Before there was the provocative and heart-wrenching Fleabag or the controversial Girls or even the hilariously animated delight that was Tuca and Bertie or any of the shows we know and love that have come to be associated with the more ghastly, emotional, neurotic, and gross parts of being a woman, I would argue that Kominsky-Crumb wrote the framework. In the same way that artists like Lee Marrs, Trina Robbins, and Willy Mendez wrote the Bible in terms of being some of the first female cartoonists to bring the “Girls to the Front” energy, Kominsky-Crumb was unafraid to bring the mess and contradiction of what that means to the front as well.
Bringing out the grotesque and beautiful functions of the female body, characters like “Goldie” (named for Kominsky-Crumb’s maiden name Goldstein) and “The Bunch” (a character name specifically chosen because it “sounds disgusting”) went beyond bringing women to the forefront as a collective and seemingly, instead, brought the idea of women as individuals into the spotlight; an idea that perhaps, in terms of feminism and sense of self, being feminine and feminist was not one-size-fits all by drawing on objectification —both from the self and from partners — as a form of personal desire, but also of a connection to oneself and to greater intimacy.
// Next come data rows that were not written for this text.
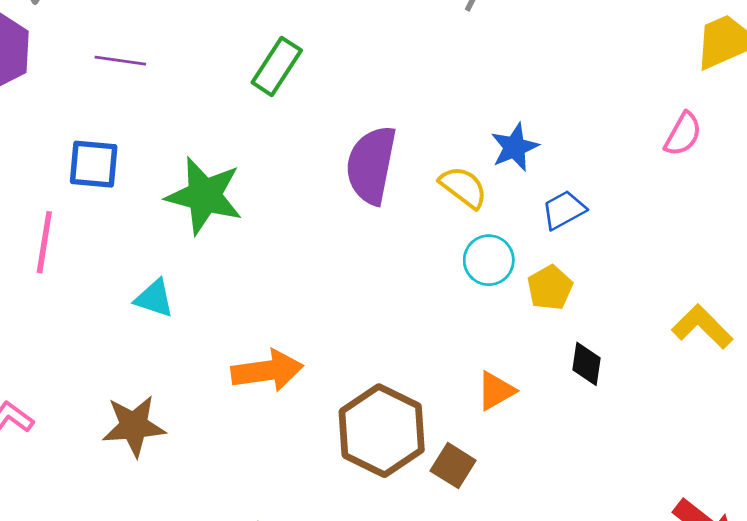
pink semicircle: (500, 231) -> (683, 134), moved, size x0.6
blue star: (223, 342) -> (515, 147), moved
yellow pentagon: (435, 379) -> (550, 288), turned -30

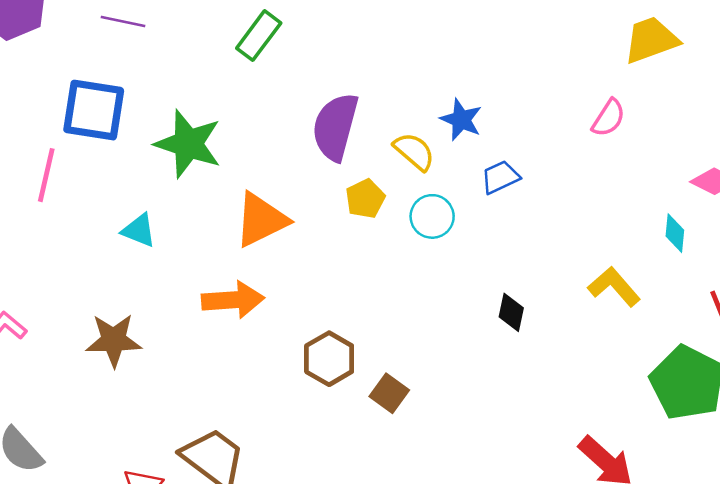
blue star: (515, 147) -> (461, 120), turned -30
blue square: (94, 164) -> (94, 110), size x1.4
yellow pentagon: (550, 288) -> (365, 199), moved
orange triangle: (496, 391) -> (261, 220), moved, size x1.6
brown hexagon: (382, 431) -> (329, 359), size x0.7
Through masturbation, picking, plucking, and semi-nude piggyback rides, Kominsky-Crumb offered up a message that women are still in dire need to hear: you’re allowed to be a neurotic, sexy, gross, lazy mess because we all kind of are.
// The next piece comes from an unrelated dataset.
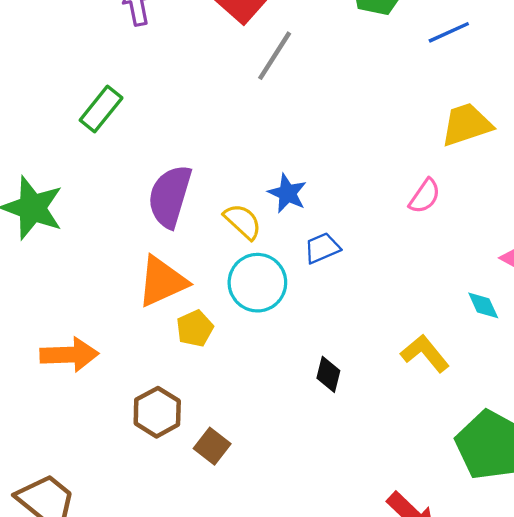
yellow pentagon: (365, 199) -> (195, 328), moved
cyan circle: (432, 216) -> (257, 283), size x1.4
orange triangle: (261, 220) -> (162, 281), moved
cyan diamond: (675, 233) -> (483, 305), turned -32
In an interview with Artforum earlier this year, she summed her work up like this: “I’m not a facile artist, I’m a tortured artist. I don’t censor myself at all: The story comes out, I have to let it come out. I scratch it out like the George Grosz of underground comics — Roberta Smith once related me to the German Expressionists and I was so flattered. I felt like, Okay, now I’m vindicated for choosing this ridiculous career, for being broke my whole life.”
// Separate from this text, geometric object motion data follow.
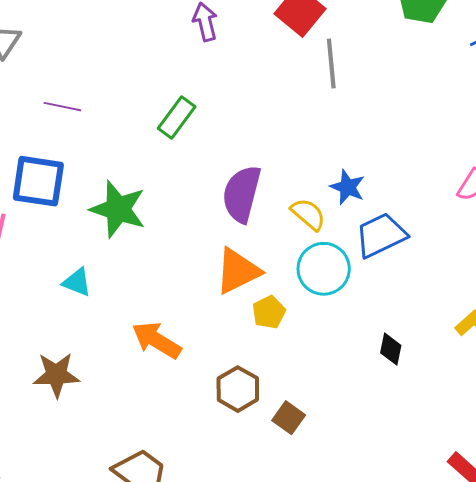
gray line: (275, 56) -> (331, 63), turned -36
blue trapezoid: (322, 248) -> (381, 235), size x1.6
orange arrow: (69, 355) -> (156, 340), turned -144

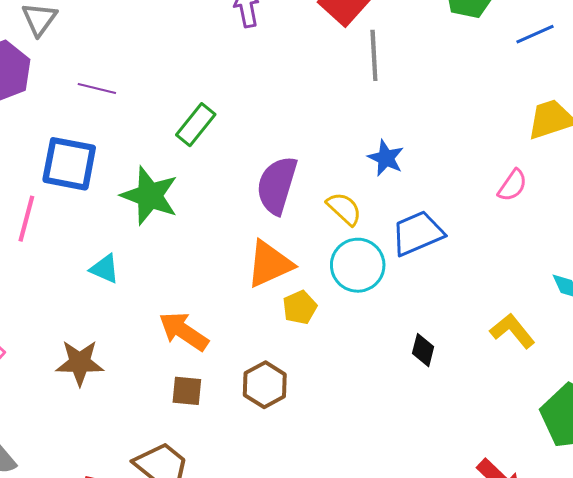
green rectangle: (177, 118) -> (196, 125), moved
blue star: (348, 187) -> (386, 158), moved
brown square: (289, 418) -> (187, 391), moved, turned -32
It’s hard to encapsulate the impact of someone like Aline Kominsky-Crumb into one post because in so many ways and through so many lenses, her work was larger than life and more powerful than any comics site has the talent to explain. But in her life, cut short far too soon, there is a vitalness to her work, from her cartoons to her paintings, that feel as charming and necessary as they are bitingly fierce and sharply funny, and will continue to live on in every girl who learns that being herself in whatever way that means is the best way to be a feminist in comics, in art, and in life.